Personenrätsel: Der widerspenstige bayerische Pazifist

Nr. 27 –

«Mir ist – um mit Gorki zu reden – ‹mein Sozialismus von Kind an auf den Rücken geprügelt worden›. Das hat mich (…) zwangsläufig zum Rebellen gemacht», sagte der 1894 am Starnberger See geborene Bäckerssohn einmal. Als Heranwachsender stand er unter der Knute des ältesten Bruders, der, vom Militärdienst verkorkst, den Betrieb des früh verstorbenen Vaters weiterführte. Mit siebzehn hatte er genug von dessen Schlägen, er wollte Schriftsteller werden und verschwand nach München. Dort fand er Anschluss an die anarchistischen Kreise um Erich Mühsam. Er engagierte sich in dessen Gruppe Tat, begann, für die sozialistische Presse zu schreiben und verbrachte mit seinen neuen FreundInnen auch einige Monate in der Künstlerkolonie auf dem Monte Verità.

Dem Ersten Weltkrieg konnte der Pazifist sich nicht entziehen. Zu Eisenbahnarbeiten rekrutiert und mehrfach verwundet, gelang es ihm jedoch – dank Befehlsverweigerung, Hungerstreik und einer glaubhaft inszenierten Kriegsneurose –, 1916 als dienstuntauglich entlassen zu werden. Er nutzte die Zeit zum Schreiben – Gedichte und erste Erzählungen erschienen – und zur politischen Agitation: Sein Engagement beim MunitionsarbeiterInnenstreik und bei der Münchner Räterepublik führten zu kurzen Gefängnisaufenthalten; seine Wohnung wurde durchsucht, Manuskripte beschlagnahmt. Danach sorgte er als Dramaturg der Arbeiterbühne dafür, dass durch rauschende Feste Geld in die klammen Kassen gespült wurde.

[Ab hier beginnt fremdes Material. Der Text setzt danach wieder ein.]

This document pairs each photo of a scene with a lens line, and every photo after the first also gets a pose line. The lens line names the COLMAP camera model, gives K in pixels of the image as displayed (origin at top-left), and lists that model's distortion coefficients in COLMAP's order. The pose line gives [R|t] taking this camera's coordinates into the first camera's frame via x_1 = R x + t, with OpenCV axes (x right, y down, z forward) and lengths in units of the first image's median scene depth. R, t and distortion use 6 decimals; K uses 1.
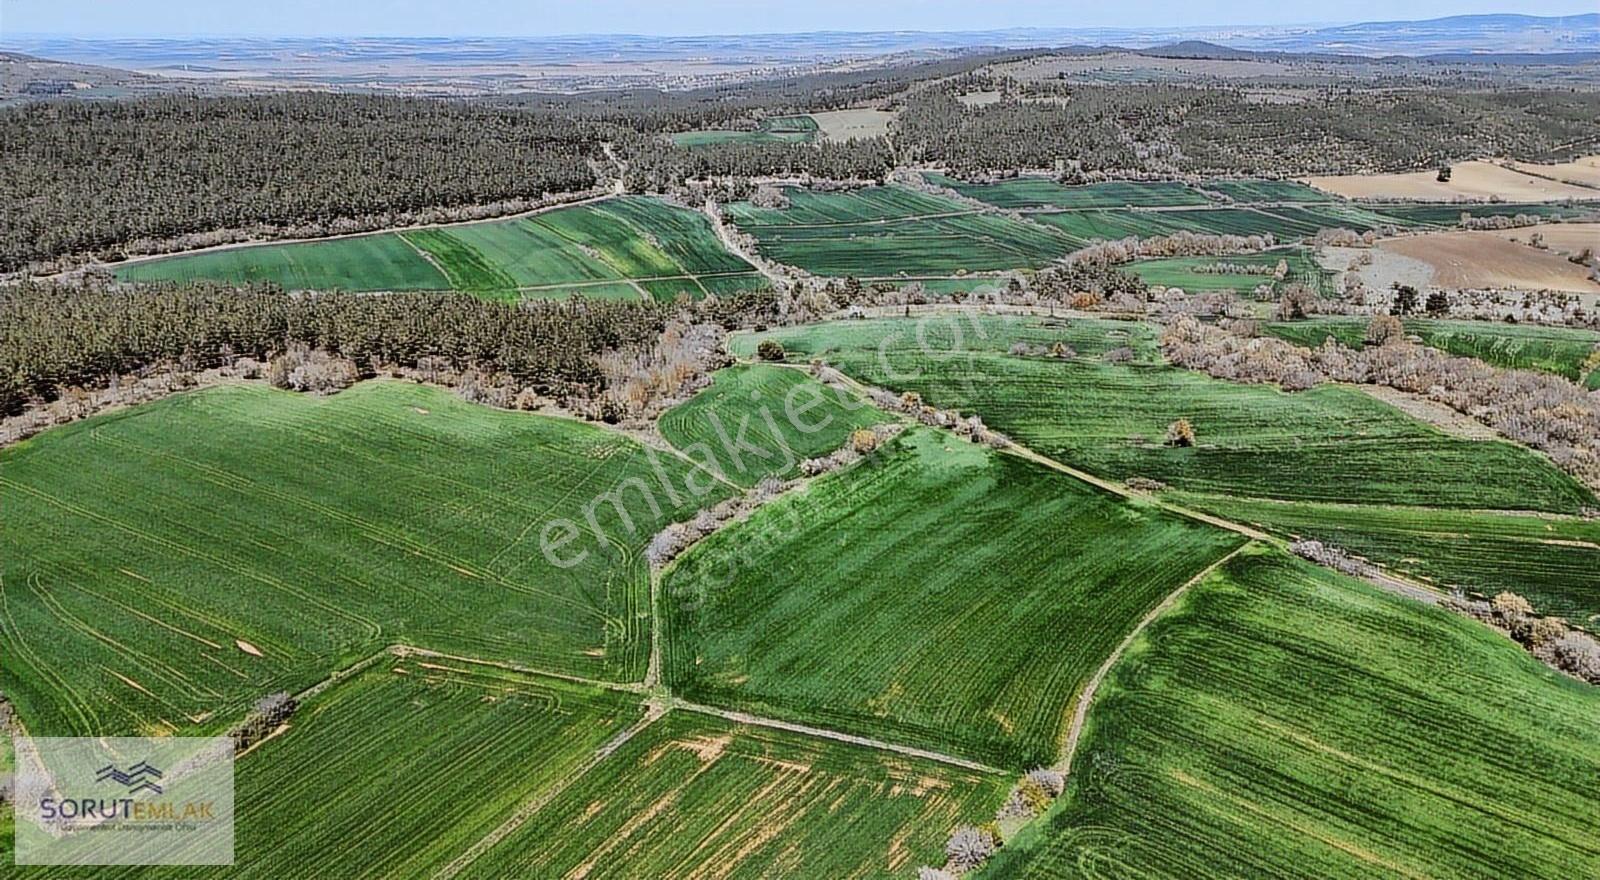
lens RADIAL K [[1160.7, 0, 800.0], [0, 1160.7, 440.0], [0, 0, 1]] dist [0.086931, -0.083312]
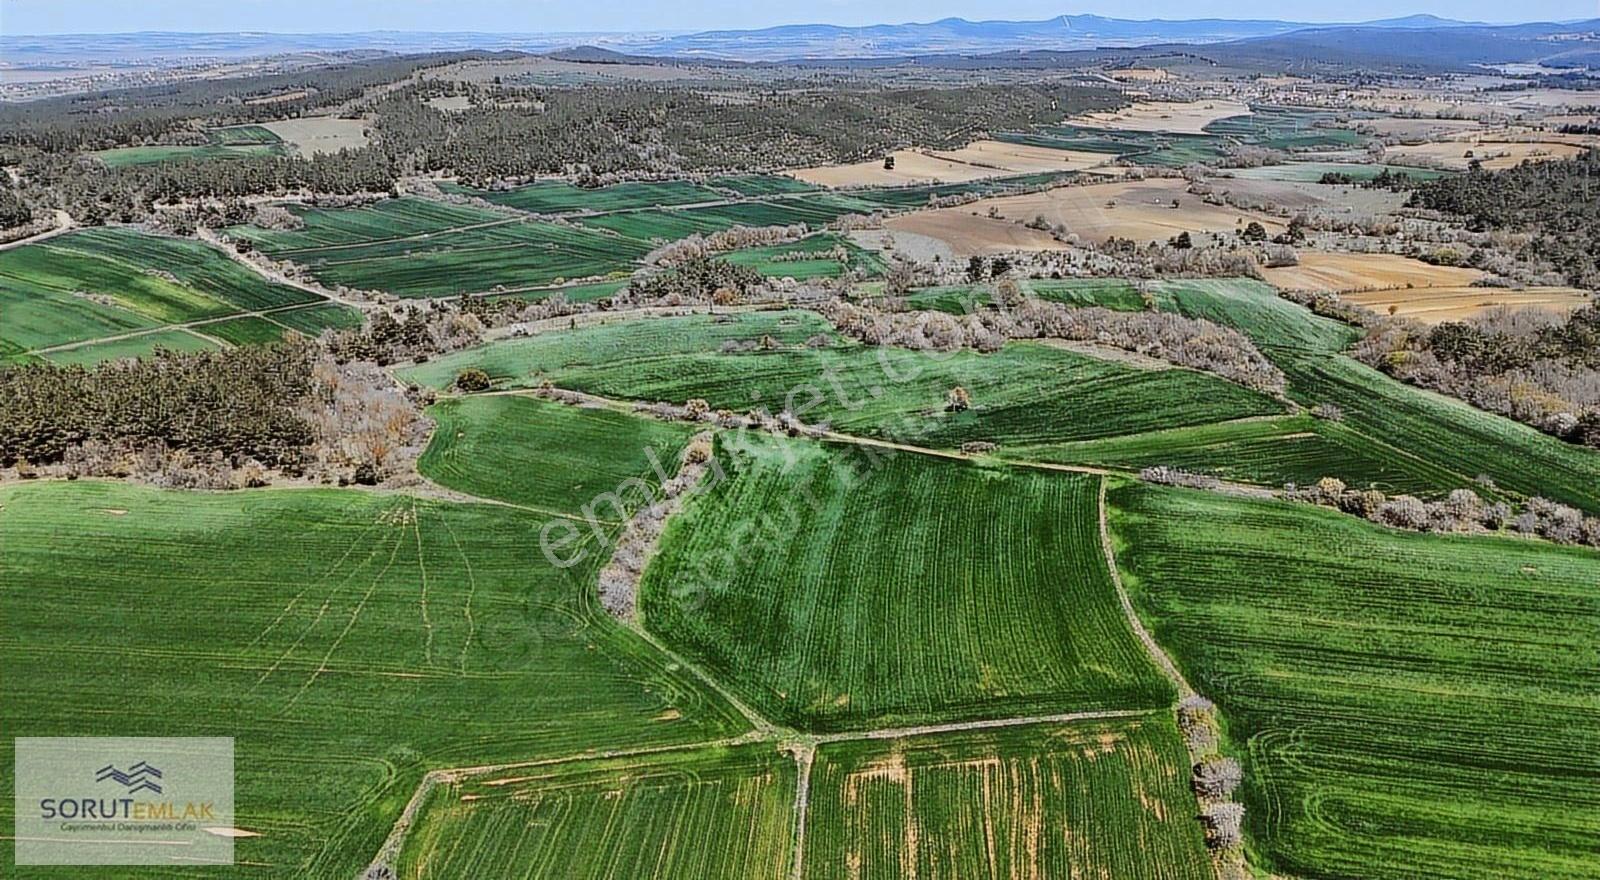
lens RADIAL K [[1160.7, 0, 800.0], [0, 1160.7, 440.0], [0, 0, 1]] dist [0.086931, -0.083312]
pose [[0.876707, -0.158206, 0.454265, -0.181864], [0.159819, 0.986521, 0.035133, -0.017673], [-0.453700, 0.041799, 0.890174, 0.053792]]
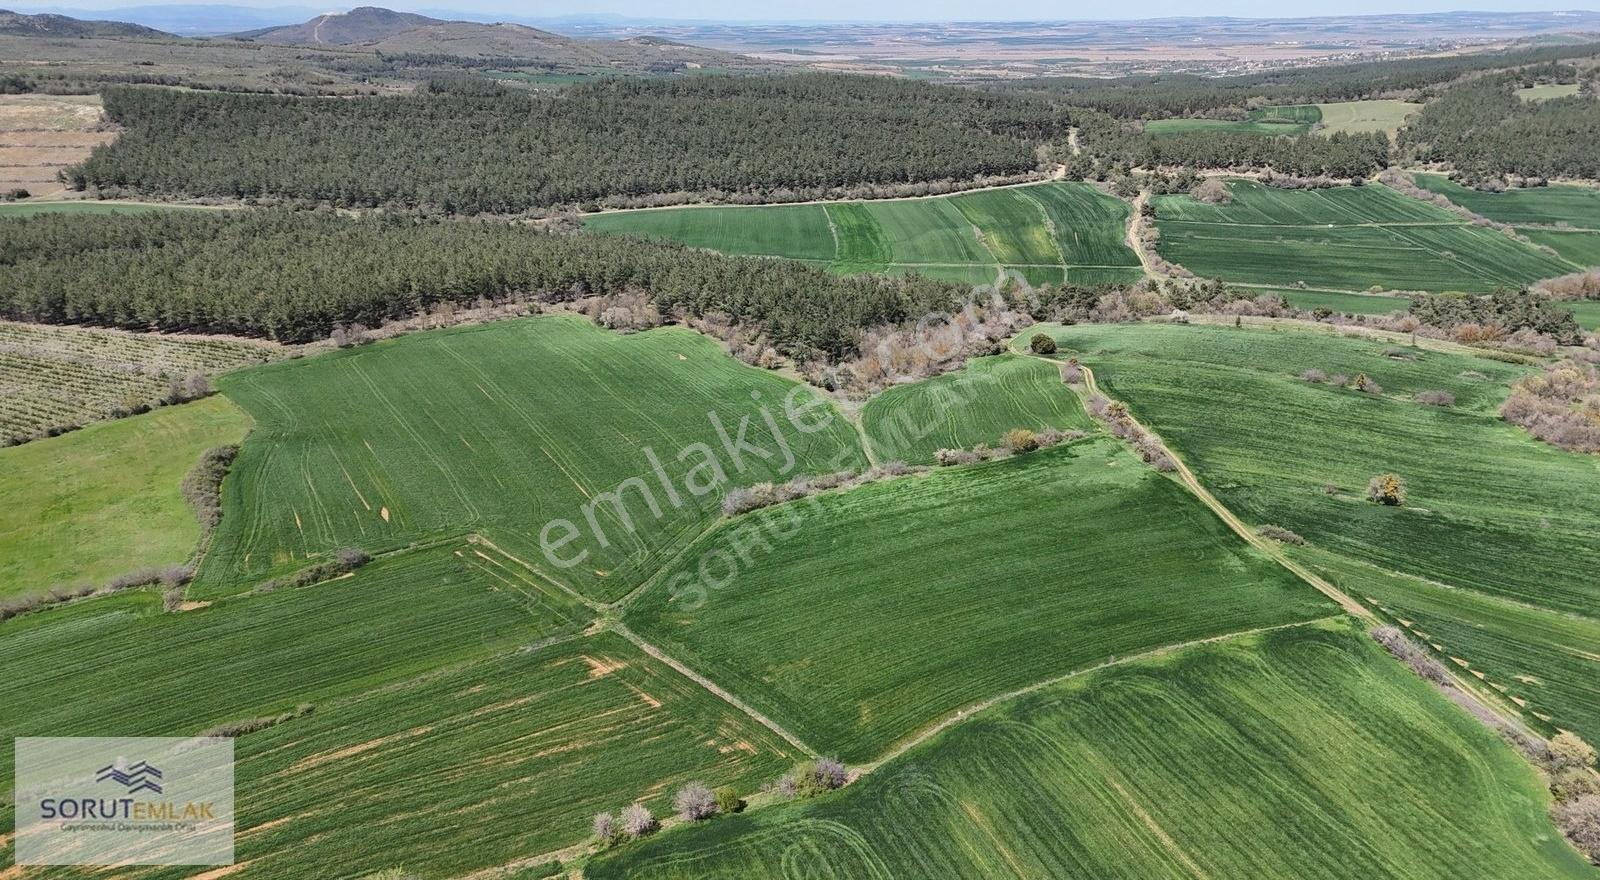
lens RADIAL K [[1160.7, 0, 800.0], [0, 1160.7, 440.0], [0, 0, 1]] dist [0.086931, -0.083312]
pose [[0.893397, 0.155603, -0.421461, 0.174733], [-0.150492, 0.987559, 0.045600, -0.009412], [0.423313, 0.022687, 0.905699, 0.024435]]
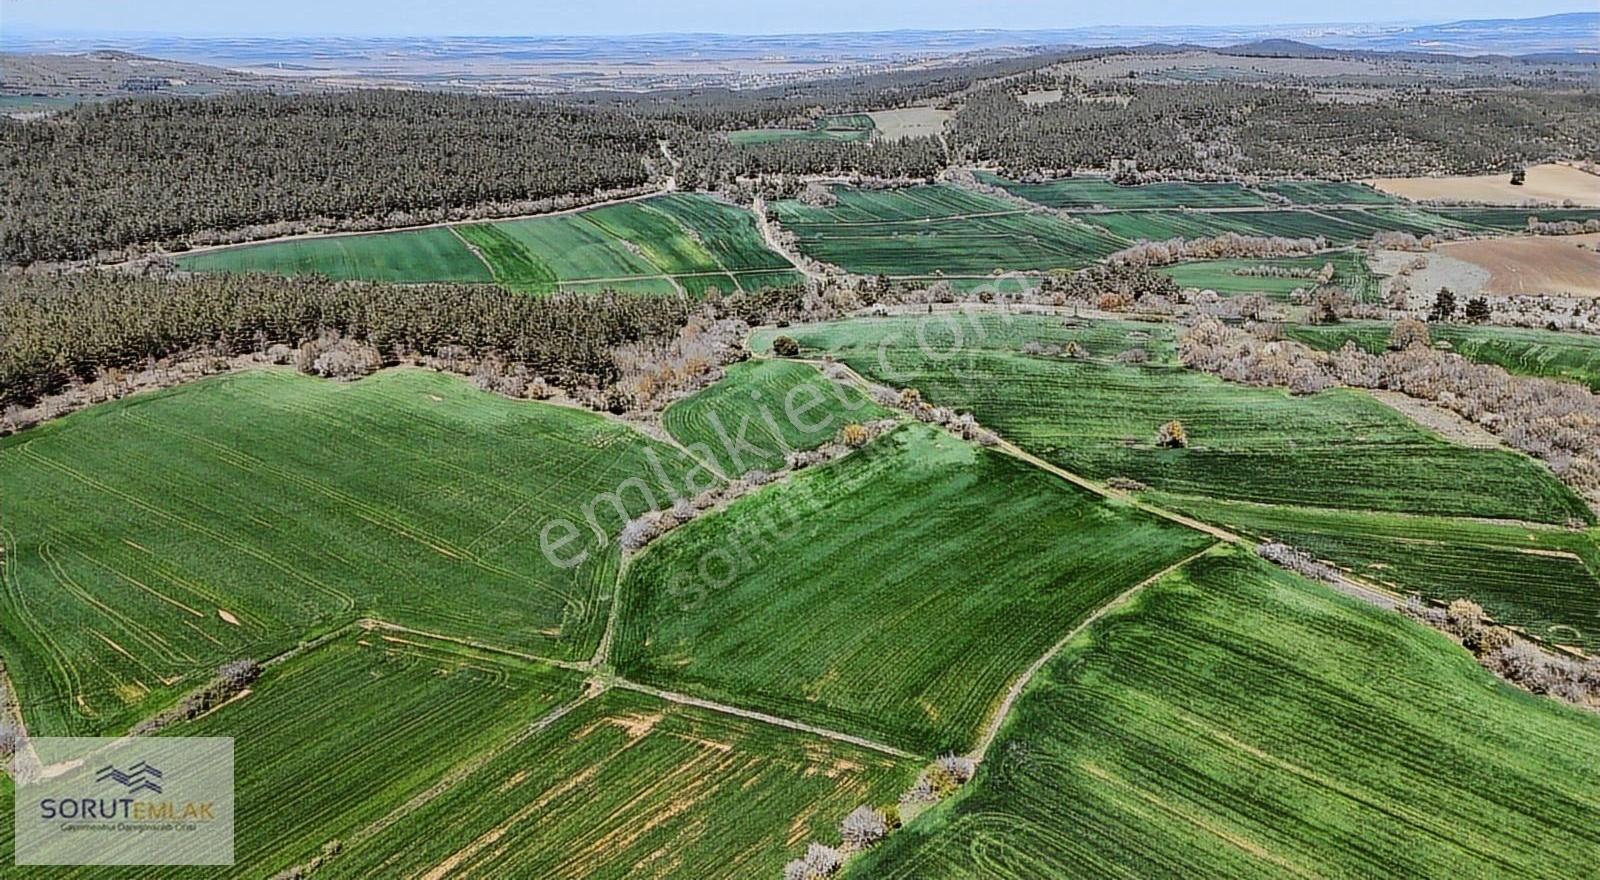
lens RADIAL K [[1160.7, 0, 800.0], [0, 1160.7, 440.0], [0, 0, 1]] dist [0.086931, -0.083312]
pose [[0.997913, 0.021539, -0.060868, 0.040666], [-0.021472, 0.999768, 0.001751, 0.002297], [0.060892, -0.000441, 0.998144, -0.007318]]
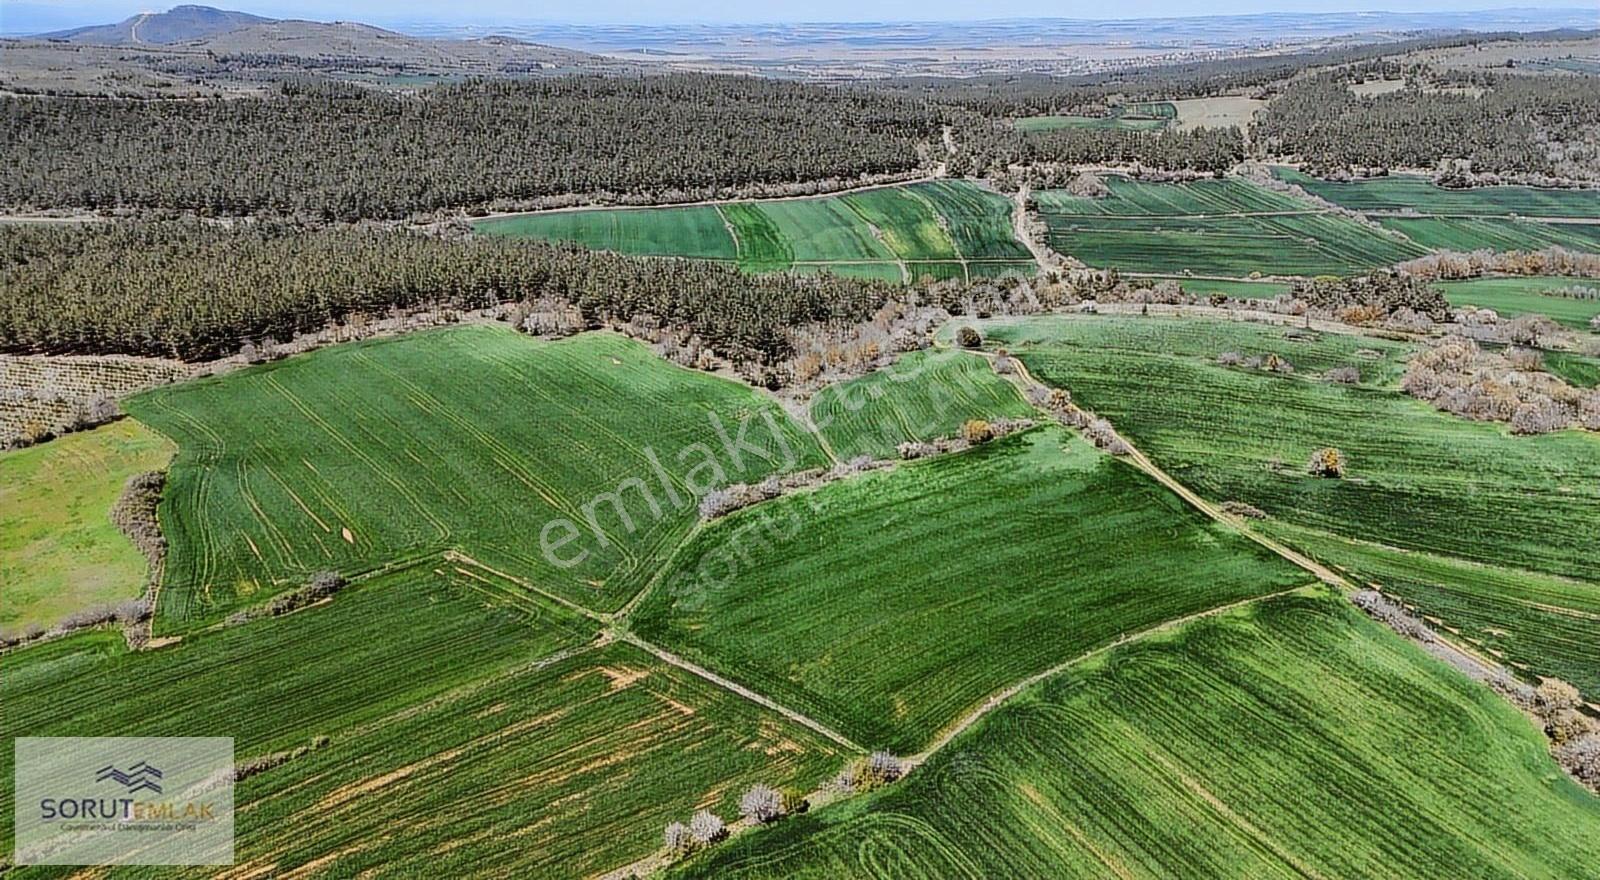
lens RADIAL K [[1160.7, 0, 800.0], [0, 1160.7, 440.0], [0, 0, 1]] dist [0.086931, -0.083312]
pose [[0.941716, 0.116607, -0.315552, 0.131937], [-0.112798, 0.993154, 0.030375, -0.002789], [0.316934, 0.006989, 0.948422, 0.006568]]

Als 1933 die Nationalsozialisten den inzwischen arrivierten Schriftsteller für sich vereinnahmen wollten, protestierte er lautstark. Er wurde ausgebürgert, seine Bücher verbrannt. Von nun an staatenlos, ging er in die USA, vernetzte dort die deutsche Exilgemeinde und blieb auch – obwohl er nie richtig Englisch lernte –, als der Krieg längst vorüber war: In die BRD mit ihrem «wiedererwachten engstirnig-provinziellen deutschen Tüchtigkeitsprotzertum, gepaart mit der durchgehenden spiessbürgerlich-nihilistischen Prasserstimmung», wollte er nicht wieder zurück. 1967 starb der passionierte Lederhosenträger in New York.

Wer war der wortgewaltige Asthmatiker, der angeblich 500 Reichsmark erhielt, damit er sich, um Verwechslungen auszuschliessen, einen zweiten Vornamen zulegte?

Wir fragten nach dem deutschen Schriftsteller, Sozialisten und Pazifisten Oskar Maria Graf (1894–1967). Seinen schriftstellerischen Durchbruch brachte 1927 «Wir sind Gefangene», eine autobiografische Chronik der Münchner Räterepublik. Kurios war seine Vereinnahmung durch die Nazis: Obwohl sie dem «Kriegsdrückeberger» zuvor noch den Galgen zugedacht hatten, stand er 1933 plötzlich auf ihrer Liste der empfohlenen SchriftstellerInnen. «Diese Unehre habe ich nicht verdient!», empörte er sich öffentlich und verlangte, dass seine Bücher ebenfalls verbrannt wurden. Man kam seinem Wunsch nach. Graf verfasste unter anderem drei Gedichtbände, elf Romane und vierzehn Erzählbände. Als sein Meisterwerk gilt der Roman «Das Leben meiner Mutter» (1940).